Musk and OpenAI jury trial to begin in spring next year
FILE PHOTO: U.S. President Donald Trump's adviser Elon Musk reacts on the day of a rally in support of a conservative state Supreme Court candidate of an April 1 election in Green Bay, Wisconsin, U.S. March 30, 2025. REUTERS/Vincent Alban/File Photo
By Anna Tong
OAKLAND (Reuters) - - Billionaire Elon Musk's lawsuit against OpenAI will go to a jury trial in spring 2026, the federal judge presiding over the case decided on Friday.
Last month, OpenAI and Musk agreed to fast-track a trial over OpenAI's for-profit shift, the latest turn in a grudge match between the world's richest person and OpenAI CEO Sam Altman playing out publicly in court.
The judge, Yvonne Gonzalez Rogers of the U.S. District Court for the Northern District of California, had denied Musk's request to pause the ChatGPT maker's transition to a for-profit model and instead proposed an expedited trial.
Musk cofounded OpenAI with Altman in 2015 but left before the company took off and subsequently founded the competing startup xAI in 2023. xAI last month acquired Musk's social media company X in a deal that values X at $33 billion and allows the value of his artificial intelligence firm to be shared with co-investors in X.

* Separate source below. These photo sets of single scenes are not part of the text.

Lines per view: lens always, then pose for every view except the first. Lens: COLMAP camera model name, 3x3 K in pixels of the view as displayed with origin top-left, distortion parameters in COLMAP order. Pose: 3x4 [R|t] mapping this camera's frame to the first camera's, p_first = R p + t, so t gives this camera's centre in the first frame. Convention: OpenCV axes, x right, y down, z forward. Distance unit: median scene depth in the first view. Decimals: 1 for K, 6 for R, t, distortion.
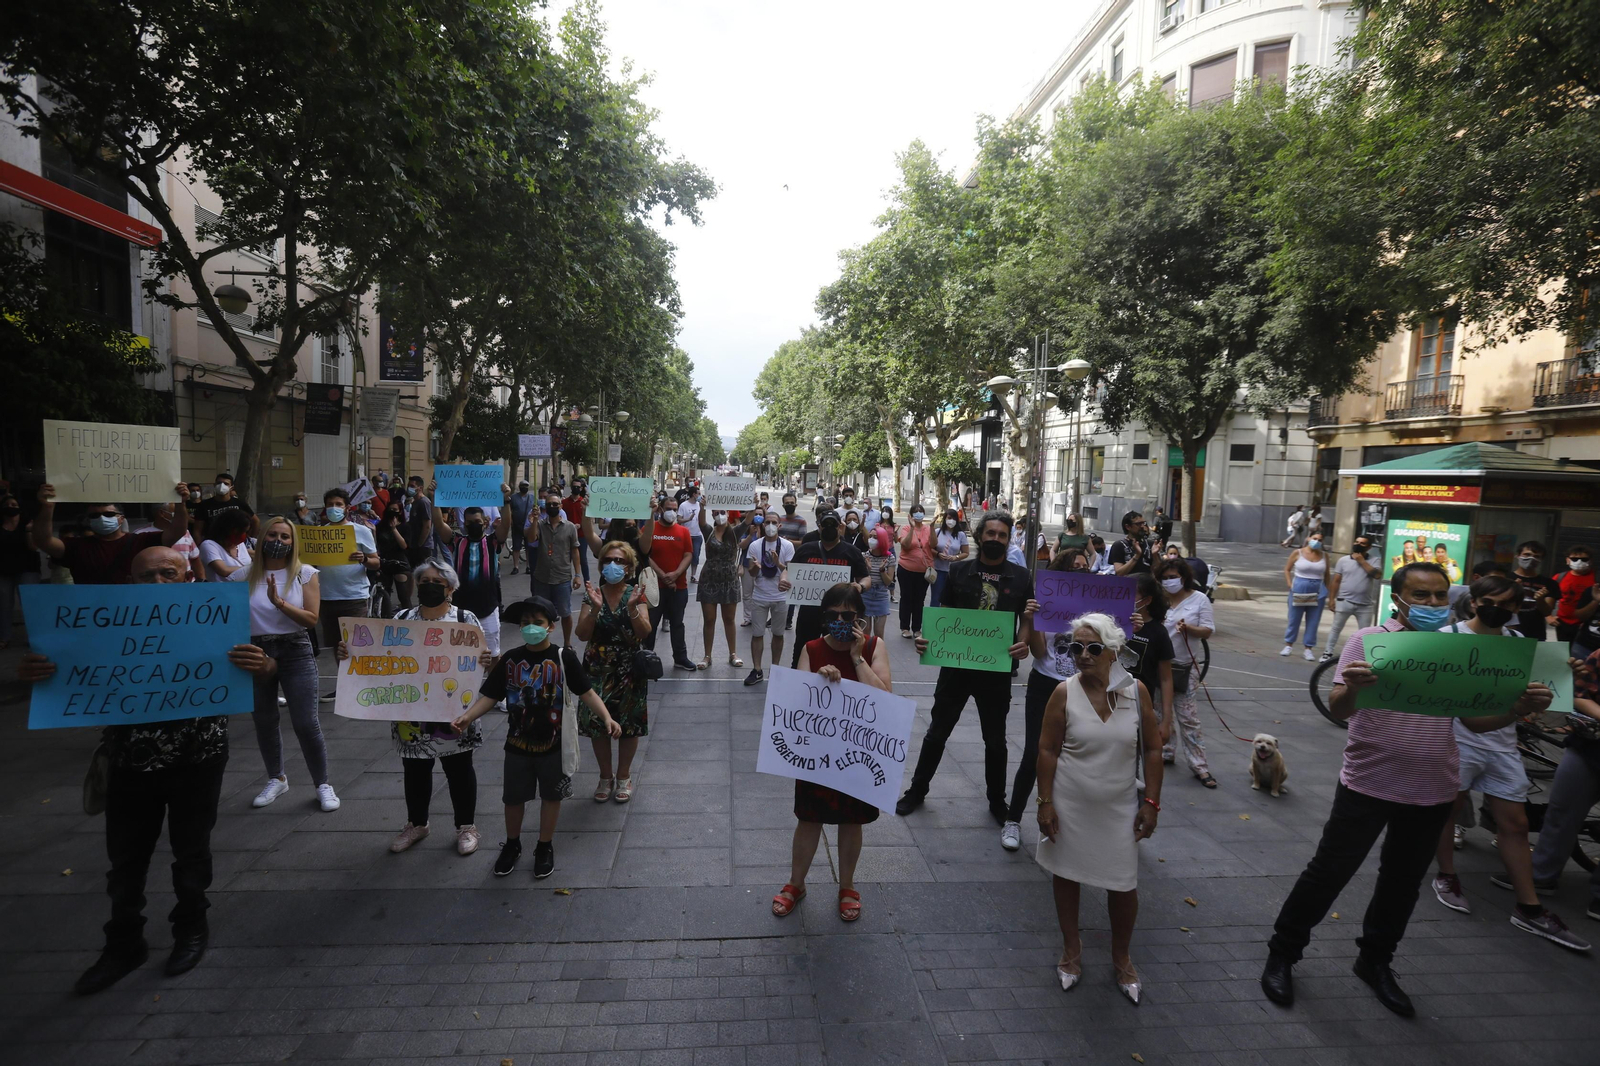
lens RADIAL K [[747.5, 0, 789.6], [0, 747.5, 533.8], [0, 0, 1]] dist [-0.072376, 0.029765]
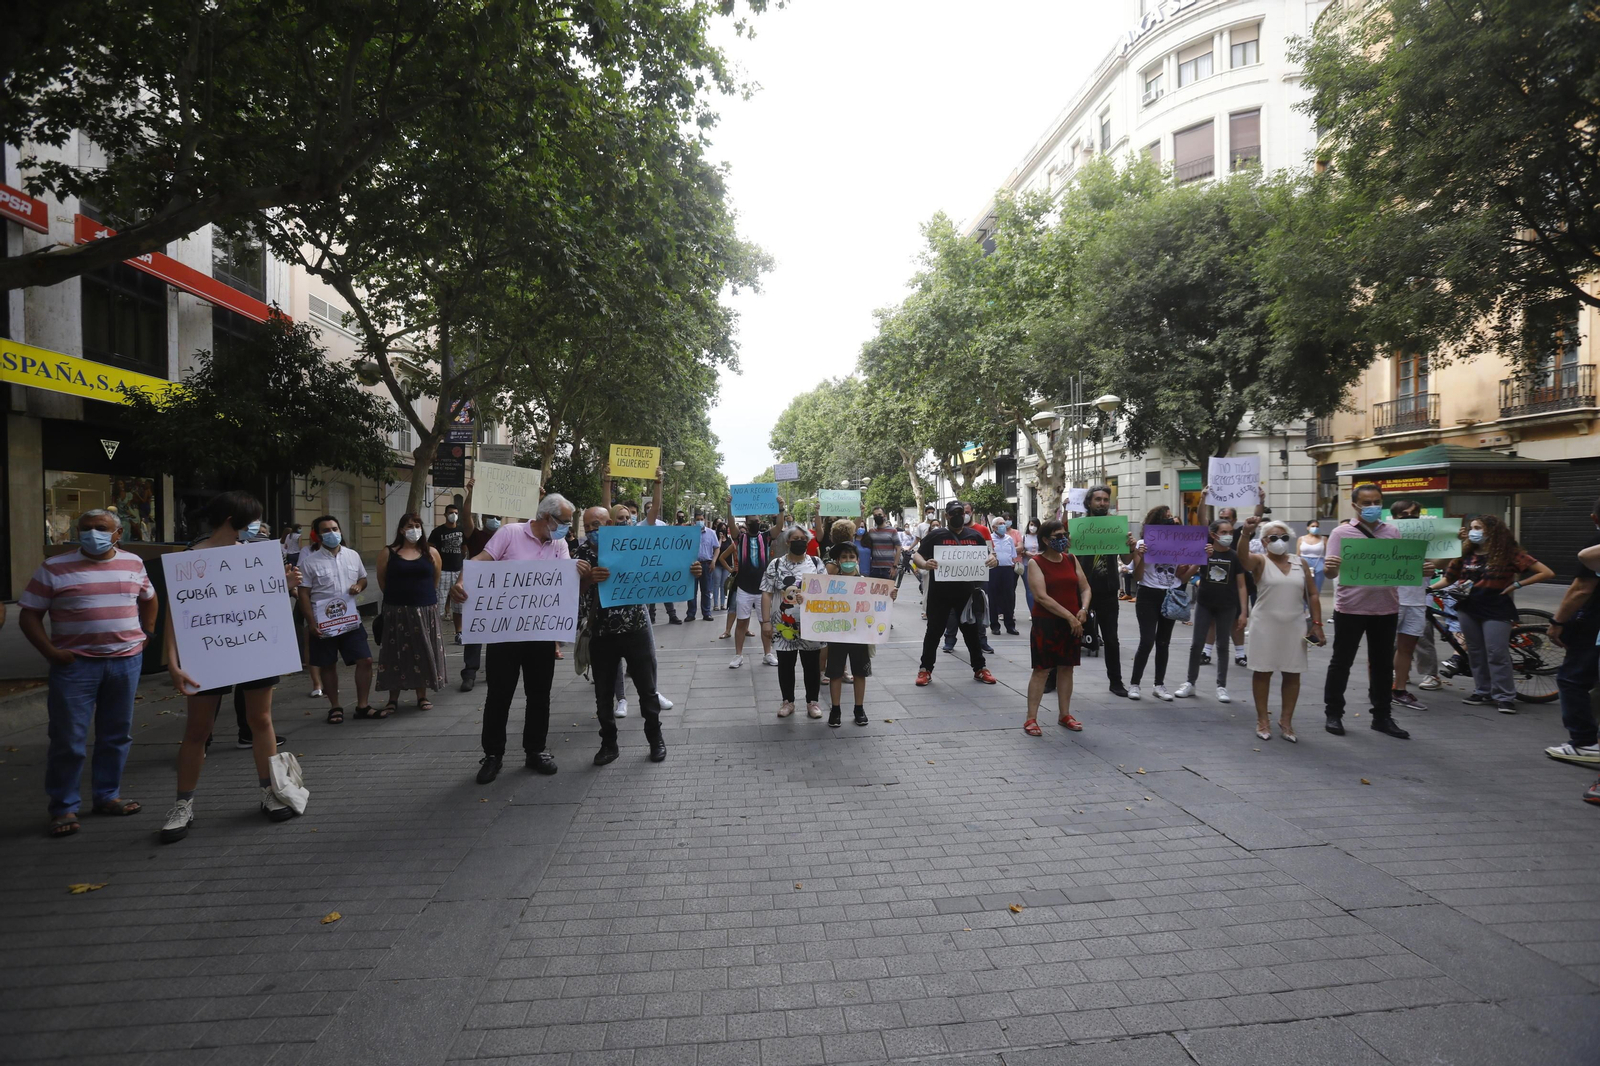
lens RADIAL K [[747.5, 0, 793.4], [0, 747.5, 531.4], [0, 0, 1]] dist [-0.074520, 0.034853]
pose [[0.999046, -0.043657, 0.001133, -0.091460], [0.043628, 0.996536, -0.070804, 0.031524], [0.001962, 0.070786, 0.997490, -0.121063]]
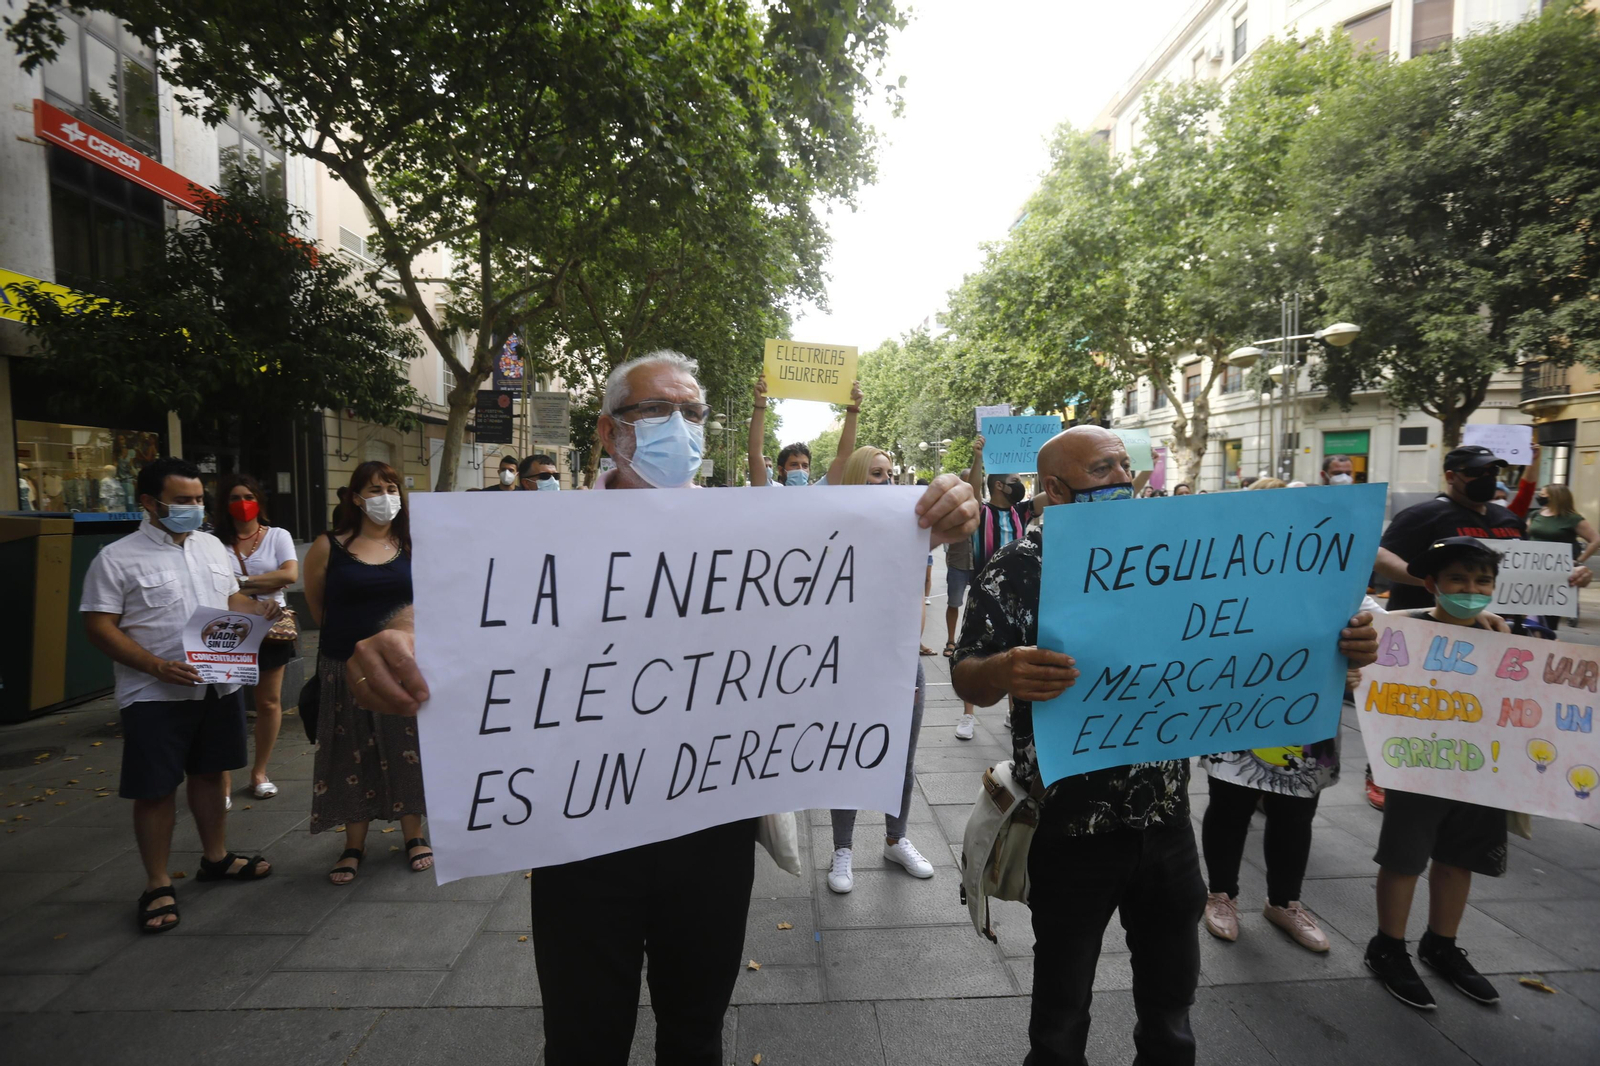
lens RADIAL K [[747.5, 0, 789.6], [0, 747.5, 533.8], [0, 0, 1]] dist [-0.072376, 0.029765]
pose [[0.997093, -0.033464, -0.068455, -0.166401], [0.031869, 0.999198, -0.024259, 0.013876], [0.069212, 0.022007, 0.997359, 0.058743]]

Last year, Musk, who is also the CEO of Tesla, sued OpenAI and Altman, accusing OpenAI of straying from its founding mission — to develop AI for the good of humanity, not corporate profit.
OpenAI and Altman have denied the allegations, while Altman alleges that Musk has been trying to slow down a competitor.
At stake in the lawsuit is the ChatGPT maker's transition to a for-profit model, which the startup says is crucial to raising more capital and competing well in the expensive AI race.
OpenAI is under pressure to transition quickly. The company is currently raising a funding round of up to $40 billion led by Japanese tech investment group SoftBank. SoftBank said it has agreed to fund OpenAI with $10 billion in mid-April and an additional $30 billion in December, contingent on the firm's transitioning to a for-profit by the end of the year.
Altman, who has said OpenAI is not for sale, rejected a $97.4 billion unsolicited takeover bid earlier this year from a Musk-led consortium with a "no thank you."